# Epic night with a blend of fox!



## gooseman (Jul 24, 2006)

Temps were cold and must have had the fox on the prowl last night. My son and I had a chance to go and try out the new thermal and 35 minutes into the 1st set came this guy! He stopped @ 124 yards. 








With one in the truck we had one more set to go. After tip toeing around through what seemed to be the loudest crackling of leaves we settled against our backdrop and started the music. Just before the 5 minute mark the pulsar xd50 picked up movement heading our way and #2 was down. He stopped @ 83 yards. 

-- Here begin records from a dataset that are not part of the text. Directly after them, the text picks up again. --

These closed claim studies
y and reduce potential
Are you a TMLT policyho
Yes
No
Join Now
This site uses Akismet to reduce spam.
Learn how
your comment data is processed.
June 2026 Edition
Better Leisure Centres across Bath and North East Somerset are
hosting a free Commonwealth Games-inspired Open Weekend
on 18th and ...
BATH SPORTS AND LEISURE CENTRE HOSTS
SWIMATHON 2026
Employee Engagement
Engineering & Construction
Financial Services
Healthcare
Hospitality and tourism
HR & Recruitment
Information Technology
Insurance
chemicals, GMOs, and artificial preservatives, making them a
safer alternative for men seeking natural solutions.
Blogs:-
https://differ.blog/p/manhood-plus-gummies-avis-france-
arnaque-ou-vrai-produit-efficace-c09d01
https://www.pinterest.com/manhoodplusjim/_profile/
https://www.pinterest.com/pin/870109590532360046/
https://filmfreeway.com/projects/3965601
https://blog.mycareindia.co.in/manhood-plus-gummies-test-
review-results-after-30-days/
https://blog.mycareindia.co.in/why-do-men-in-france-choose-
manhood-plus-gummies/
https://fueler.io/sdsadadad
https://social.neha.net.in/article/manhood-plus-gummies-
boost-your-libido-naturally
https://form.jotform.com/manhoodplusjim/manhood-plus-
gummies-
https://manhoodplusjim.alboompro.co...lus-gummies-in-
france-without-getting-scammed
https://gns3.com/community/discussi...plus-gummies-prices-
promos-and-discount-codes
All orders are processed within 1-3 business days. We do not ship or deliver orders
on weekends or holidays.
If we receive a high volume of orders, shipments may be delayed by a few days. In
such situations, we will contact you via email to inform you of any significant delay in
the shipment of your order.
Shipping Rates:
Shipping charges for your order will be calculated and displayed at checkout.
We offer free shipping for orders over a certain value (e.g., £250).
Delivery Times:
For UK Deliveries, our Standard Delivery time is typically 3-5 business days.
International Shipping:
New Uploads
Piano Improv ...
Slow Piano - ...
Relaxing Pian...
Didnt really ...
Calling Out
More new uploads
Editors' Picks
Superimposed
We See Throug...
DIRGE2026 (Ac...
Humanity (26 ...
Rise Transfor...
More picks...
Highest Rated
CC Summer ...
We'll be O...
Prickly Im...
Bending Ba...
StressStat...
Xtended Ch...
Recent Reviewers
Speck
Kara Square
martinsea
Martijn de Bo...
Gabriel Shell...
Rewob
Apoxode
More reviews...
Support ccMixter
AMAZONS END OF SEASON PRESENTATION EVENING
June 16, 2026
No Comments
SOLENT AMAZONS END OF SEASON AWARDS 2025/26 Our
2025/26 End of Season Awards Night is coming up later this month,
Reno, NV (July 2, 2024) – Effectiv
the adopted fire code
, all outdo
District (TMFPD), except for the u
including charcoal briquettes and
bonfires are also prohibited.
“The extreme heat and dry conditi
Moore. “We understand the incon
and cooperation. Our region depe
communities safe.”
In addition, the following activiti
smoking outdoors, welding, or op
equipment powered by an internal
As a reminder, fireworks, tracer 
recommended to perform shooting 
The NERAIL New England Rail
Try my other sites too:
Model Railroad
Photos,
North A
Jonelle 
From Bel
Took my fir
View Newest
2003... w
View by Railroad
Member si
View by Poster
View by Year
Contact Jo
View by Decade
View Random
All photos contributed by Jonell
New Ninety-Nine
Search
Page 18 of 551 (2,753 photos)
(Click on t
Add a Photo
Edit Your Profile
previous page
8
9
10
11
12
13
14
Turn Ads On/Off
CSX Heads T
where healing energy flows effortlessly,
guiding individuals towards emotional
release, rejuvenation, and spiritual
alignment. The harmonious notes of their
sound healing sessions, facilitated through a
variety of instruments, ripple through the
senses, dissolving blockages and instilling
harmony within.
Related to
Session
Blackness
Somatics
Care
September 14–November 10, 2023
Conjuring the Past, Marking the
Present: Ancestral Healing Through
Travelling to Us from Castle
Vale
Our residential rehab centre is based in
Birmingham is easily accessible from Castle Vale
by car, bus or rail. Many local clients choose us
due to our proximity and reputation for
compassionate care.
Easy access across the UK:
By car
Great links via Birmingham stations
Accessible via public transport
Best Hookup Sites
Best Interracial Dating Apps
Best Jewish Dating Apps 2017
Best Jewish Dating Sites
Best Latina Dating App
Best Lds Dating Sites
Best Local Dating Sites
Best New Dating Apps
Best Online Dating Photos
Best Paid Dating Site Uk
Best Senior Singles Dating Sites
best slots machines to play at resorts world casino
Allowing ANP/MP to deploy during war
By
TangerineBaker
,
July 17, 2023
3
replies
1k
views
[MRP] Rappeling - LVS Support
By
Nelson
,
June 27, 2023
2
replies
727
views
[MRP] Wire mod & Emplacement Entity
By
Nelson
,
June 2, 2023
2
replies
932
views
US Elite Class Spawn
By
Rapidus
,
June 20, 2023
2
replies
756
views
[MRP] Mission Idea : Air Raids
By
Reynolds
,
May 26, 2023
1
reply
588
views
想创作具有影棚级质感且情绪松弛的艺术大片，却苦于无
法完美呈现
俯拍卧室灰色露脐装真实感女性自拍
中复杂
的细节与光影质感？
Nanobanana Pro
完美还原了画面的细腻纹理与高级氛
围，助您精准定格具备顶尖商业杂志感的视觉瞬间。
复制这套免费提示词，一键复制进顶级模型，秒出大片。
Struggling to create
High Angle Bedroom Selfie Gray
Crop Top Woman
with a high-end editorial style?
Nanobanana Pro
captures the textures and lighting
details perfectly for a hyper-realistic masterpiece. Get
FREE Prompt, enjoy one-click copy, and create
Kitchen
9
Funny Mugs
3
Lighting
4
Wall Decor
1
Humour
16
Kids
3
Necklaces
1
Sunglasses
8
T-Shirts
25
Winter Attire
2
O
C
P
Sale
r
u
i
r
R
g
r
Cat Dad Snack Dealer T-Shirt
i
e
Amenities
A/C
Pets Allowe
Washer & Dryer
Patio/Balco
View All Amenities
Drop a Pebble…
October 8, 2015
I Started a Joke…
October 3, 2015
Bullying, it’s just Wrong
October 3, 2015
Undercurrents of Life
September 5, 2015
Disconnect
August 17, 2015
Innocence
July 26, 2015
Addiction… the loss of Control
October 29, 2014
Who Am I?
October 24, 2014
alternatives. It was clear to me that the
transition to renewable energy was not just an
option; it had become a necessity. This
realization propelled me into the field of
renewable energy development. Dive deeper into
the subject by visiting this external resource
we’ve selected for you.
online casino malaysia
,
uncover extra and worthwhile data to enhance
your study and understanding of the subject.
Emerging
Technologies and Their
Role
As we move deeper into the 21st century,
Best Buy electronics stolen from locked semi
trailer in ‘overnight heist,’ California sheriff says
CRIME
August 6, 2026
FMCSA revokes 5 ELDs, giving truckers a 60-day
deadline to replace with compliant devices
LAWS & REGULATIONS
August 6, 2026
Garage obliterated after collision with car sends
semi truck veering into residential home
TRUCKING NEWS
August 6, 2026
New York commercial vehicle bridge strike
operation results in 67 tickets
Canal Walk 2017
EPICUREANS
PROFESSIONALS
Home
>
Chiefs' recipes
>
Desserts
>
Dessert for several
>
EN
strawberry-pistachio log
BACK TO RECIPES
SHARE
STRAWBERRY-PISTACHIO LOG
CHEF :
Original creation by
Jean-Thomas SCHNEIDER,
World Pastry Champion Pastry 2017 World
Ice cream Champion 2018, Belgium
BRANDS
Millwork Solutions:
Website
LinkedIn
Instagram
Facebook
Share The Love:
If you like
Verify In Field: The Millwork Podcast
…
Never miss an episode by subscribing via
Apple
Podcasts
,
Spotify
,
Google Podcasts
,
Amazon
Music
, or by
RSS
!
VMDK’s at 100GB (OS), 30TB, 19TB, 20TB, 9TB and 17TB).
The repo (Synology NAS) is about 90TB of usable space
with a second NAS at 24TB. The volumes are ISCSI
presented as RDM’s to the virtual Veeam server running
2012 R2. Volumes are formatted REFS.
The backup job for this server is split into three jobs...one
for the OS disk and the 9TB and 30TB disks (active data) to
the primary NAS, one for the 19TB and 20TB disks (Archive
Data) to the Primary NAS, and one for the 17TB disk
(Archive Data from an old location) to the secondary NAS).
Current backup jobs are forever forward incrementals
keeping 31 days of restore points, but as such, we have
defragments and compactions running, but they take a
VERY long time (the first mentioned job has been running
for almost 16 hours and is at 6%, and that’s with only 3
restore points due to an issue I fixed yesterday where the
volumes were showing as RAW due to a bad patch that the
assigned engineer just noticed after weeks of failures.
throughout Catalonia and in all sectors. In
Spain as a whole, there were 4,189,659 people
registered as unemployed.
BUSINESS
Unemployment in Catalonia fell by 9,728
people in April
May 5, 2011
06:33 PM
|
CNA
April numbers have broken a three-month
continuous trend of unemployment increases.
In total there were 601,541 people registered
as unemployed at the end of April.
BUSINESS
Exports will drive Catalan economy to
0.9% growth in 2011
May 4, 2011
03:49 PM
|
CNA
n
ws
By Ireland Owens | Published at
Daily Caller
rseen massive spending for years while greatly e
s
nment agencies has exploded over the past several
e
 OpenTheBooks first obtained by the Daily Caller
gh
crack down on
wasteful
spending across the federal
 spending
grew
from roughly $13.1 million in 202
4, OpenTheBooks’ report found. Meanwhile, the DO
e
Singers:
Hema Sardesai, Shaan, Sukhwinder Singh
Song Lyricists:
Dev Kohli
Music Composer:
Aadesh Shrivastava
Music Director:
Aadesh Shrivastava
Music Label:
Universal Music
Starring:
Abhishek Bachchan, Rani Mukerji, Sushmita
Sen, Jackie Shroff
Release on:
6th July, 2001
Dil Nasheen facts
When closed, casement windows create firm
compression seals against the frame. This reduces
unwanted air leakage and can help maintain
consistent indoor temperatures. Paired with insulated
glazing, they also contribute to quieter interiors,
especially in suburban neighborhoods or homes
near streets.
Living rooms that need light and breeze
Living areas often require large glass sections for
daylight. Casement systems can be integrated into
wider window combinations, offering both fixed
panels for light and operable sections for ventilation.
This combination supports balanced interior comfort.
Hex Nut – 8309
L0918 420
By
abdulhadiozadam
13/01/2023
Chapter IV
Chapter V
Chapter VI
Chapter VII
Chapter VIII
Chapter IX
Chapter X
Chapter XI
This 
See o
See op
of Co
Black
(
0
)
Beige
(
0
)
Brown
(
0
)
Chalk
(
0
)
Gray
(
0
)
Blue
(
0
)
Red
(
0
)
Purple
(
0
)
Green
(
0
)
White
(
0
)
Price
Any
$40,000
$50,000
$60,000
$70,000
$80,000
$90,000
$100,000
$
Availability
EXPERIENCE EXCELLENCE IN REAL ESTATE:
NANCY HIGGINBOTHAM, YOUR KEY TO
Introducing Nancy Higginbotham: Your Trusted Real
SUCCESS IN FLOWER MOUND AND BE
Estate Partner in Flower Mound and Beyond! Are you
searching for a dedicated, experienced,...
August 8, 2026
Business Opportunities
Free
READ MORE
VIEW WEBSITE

Thanks to Predator Hunter Outdoors for opening the door to the thermal world. Save your pennies guys...it's worth every bit.


----------



## wolf man (Jan 4, 2015)

Nice work dad!


----------



## fowlme (Jun 19, 2009)

That is freaking awesome. A grey and a red. Nice work to both of you.


----------



## Skinner 2 (Mar 19, 2004)

What caliber is that? Im building a 20-223. 20 Practical.

Skinner


----------



## gooseman (Jul 24, 2006)

Skinner 2 said:


> What caliber is that? Im building a 20-223. 20 Practical.
> 
> Skinner


.223


----------



## tsb3 (Dec 31, 2013)

Congratulations!! What a great father and son time!


----------



## DeereGuy (Jul 1, 2011)

Nice job guys!


----------



## old graybeard (Jan 19, 2006)

Awesome job! Congrats!


----------



## Bucks&Ducks (Dec 28, 2011)

Good job guys


----------



## garyrodbender (Feb 2, 2001)

A multi-colored fox kill in the same evening. Vert nice, and thanks for sharing your experience .


----------